From a former FBI Special Agent specializing in behavior analysis and recruiting spies comes a handbook filled with his proven strategies on how to instantly read people and influence how they perceive you, so you can easily turn on the like switch.
The Like Switch is packed with all the tools you need for turning strangers into friends, whether you are on a sales call, a first date, or a job interview. As a Special Agent for the FBI’s National Security Division’s Behavioral Analysis Program, Dr. Jack Schafer developed dynamic and breakthrough strategies for profiling terrorists and detecting deception. Now, Dr. Schafer has evolved his proven-on-the-battlefield tactics for the day-to-day, but no less critical battle of getting people to like you.
In The Like Switch, he presents these techniques for how you can influence, attract, and win people over. Learn how to think and react like your favorite TV investigators from Criminal Minds or CSI as Dr. Schafer shows you how to improve your LQ (Likeability Quotient), “spot the lie” both in person and online, master nonverbal cues that influence how people perceive you, and turn up or turn down the intensity of a relationship.
Dr. Schafer cracks the code on making great first impressions, building lasting relationships, and understanding others’ behavior to learn what they really think about you. With tips and techniques that hold the key to taking control of your communications, interactions, and relationships, The Like Switch shows you how to read others and get people to like you for a moment or a lifetime.
Former FBI investigator Schafer applies what he learned in his law-enforcement past to explain how to charm anyone under any circumstances. "When you hear FBI' you likely don't think Friendly Bureau of Investigation,'" he writes. But friendship feigned or true is the basis of his system for mastering a variety of social situations.
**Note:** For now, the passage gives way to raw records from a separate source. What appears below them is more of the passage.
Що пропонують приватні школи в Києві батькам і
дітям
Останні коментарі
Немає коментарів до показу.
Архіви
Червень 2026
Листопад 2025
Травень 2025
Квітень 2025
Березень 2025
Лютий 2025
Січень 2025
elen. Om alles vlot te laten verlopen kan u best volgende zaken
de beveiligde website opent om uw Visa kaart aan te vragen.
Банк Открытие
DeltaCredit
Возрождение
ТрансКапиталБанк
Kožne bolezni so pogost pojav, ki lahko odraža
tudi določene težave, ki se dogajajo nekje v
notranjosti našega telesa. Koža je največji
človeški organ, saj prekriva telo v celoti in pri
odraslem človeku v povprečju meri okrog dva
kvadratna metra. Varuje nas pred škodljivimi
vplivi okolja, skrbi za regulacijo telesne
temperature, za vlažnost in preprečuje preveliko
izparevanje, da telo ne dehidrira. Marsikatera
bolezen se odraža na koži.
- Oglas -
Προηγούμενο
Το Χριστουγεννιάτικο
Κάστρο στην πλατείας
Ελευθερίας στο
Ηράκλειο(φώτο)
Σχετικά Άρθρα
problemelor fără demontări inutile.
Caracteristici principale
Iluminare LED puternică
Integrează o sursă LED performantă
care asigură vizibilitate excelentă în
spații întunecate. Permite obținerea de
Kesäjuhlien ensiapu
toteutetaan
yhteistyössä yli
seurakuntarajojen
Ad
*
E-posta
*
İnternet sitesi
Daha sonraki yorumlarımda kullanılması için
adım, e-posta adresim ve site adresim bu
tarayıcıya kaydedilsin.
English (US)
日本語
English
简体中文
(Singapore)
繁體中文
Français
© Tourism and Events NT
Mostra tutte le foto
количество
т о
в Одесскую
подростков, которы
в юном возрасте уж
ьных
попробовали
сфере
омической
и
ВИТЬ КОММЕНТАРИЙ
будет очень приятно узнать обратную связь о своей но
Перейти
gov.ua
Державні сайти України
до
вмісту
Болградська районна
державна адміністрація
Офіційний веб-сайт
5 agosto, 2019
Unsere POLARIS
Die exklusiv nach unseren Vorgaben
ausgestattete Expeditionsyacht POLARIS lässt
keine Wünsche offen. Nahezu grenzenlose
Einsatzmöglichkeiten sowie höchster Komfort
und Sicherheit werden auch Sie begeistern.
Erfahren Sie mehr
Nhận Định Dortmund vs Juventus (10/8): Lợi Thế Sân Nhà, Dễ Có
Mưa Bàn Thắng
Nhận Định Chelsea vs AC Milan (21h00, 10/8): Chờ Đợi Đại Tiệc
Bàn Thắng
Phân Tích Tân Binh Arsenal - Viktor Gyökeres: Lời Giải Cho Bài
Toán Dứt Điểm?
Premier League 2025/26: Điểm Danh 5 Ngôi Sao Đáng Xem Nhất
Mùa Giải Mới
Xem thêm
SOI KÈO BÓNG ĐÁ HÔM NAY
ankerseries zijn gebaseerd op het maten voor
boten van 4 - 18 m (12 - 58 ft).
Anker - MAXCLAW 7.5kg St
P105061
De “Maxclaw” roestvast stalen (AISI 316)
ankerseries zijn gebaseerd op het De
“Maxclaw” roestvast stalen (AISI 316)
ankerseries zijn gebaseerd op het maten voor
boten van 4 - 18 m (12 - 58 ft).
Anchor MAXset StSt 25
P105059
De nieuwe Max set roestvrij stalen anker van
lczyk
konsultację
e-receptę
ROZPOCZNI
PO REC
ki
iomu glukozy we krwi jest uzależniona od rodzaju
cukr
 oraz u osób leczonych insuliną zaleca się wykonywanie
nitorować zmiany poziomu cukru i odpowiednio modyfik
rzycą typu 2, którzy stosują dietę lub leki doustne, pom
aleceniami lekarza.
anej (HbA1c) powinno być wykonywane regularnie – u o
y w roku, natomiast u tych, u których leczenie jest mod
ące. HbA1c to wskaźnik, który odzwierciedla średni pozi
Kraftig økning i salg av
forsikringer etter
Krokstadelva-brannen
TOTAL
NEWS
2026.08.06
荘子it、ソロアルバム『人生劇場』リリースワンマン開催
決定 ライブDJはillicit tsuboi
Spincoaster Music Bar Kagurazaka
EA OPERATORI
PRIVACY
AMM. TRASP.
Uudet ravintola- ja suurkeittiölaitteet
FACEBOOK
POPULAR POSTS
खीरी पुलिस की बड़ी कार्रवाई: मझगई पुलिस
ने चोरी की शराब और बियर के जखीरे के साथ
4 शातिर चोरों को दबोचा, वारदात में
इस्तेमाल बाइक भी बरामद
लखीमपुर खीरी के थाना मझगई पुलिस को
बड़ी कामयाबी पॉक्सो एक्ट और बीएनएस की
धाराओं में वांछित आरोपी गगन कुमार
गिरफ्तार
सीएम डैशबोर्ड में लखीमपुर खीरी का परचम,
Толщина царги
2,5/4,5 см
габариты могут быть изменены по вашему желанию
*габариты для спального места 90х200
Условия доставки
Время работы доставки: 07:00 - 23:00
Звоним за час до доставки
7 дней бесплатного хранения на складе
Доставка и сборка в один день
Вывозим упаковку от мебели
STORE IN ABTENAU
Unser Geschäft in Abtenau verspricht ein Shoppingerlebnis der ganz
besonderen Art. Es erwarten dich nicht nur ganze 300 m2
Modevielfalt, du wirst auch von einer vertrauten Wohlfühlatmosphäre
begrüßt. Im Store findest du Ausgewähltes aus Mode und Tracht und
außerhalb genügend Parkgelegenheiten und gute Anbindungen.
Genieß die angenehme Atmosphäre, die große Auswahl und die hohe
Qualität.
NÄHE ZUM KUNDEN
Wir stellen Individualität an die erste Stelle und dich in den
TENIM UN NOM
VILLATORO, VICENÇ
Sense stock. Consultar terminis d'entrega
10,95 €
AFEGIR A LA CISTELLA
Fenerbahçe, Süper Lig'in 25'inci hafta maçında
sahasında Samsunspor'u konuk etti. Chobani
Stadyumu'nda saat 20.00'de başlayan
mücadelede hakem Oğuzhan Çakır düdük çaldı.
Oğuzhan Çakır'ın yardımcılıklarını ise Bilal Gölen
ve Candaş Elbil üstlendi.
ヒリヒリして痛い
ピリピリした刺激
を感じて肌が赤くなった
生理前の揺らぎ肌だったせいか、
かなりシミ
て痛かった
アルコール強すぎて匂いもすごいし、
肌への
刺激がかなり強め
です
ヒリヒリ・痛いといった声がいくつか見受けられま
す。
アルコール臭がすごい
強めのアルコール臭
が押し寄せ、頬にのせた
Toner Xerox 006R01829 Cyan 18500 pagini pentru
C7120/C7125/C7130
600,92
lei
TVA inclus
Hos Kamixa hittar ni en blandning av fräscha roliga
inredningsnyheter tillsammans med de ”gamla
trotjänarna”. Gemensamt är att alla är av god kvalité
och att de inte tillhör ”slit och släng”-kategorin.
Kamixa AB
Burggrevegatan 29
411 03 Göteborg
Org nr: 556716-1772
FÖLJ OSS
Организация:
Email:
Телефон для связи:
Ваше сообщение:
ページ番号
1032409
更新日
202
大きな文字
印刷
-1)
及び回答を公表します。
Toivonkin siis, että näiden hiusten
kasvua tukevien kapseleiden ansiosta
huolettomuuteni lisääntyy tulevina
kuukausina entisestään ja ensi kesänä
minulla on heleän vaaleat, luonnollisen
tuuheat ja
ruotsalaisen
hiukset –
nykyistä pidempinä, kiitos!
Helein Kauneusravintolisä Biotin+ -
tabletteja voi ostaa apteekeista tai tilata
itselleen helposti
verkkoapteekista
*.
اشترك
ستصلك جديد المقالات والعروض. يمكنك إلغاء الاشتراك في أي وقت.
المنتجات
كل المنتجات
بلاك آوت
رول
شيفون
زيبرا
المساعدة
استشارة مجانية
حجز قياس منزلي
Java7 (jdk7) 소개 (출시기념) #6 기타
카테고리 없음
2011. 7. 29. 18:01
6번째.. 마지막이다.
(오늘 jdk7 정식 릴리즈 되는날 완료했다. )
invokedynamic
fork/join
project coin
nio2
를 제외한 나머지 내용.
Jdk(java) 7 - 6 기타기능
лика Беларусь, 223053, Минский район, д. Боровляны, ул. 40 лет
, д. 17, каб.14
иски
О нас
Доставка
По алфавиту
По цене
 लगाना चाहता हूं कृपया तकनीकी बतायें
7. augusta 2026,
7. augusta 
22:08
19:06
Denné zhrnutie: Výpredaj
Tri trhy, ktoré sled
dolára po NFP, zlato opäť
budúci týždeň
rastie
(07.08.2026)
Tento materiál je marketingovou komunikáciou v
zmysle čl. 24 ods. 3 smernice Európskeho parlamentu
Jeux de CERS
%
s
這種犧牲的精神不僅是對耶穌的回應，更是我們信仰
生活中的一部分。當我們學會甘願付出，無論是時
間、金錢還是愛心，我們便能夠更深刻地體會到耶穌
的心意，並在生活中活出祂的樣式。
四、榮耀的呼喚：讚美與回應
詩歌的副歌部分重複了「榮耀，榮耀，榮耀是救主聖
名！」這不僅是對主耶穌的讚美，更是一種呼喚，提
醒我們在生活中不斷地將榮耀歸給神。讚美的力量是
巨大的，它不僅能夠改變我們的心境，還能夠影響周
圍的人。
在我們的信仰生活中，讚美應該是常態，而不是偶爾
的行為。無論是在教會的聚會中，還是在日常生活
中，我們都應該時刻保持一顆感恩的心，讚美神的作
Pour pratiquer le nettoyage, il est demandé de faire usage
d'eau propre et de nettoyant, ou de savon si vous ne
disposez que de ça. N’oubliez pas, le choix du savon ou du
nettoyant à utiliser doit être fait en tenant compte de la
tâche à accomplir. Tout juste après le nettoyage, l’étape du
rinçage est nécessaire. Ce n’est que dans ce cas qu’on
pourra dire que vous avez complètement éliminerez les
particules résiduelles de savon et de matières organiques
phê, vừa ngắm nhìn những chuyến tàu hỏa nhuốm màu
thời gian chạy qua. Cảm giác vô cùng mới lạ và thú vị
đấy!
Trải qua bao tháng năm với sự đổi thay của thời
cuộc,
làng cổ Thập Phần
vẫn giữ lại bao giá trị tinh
The foundation on which Schafer's theory rests is what he calls "the friendship formula," involving proximity, frequency, duration, and intensity. First, he explains the value of nonverbal friend cues, including the "big three": the eyebrow flash, the head tilt, and a genuine not forced smile, along with photos depicting these cues, some done sincerely and some of them obviously fake. Next, he tackles body language and what it reveals about a person's intentions, regardless of what he or she might be saying aloud. He also advocates "speaking the language of friendship," which involves keeping one's ego in check, and what he calls the LOVE method listening, observing, vocalizing, and empathizing. The author's approach to observing human nature should prove practical and useful in a variety of situations, from romantic meetings to interviewing criminals. A unique and pragmatic tome.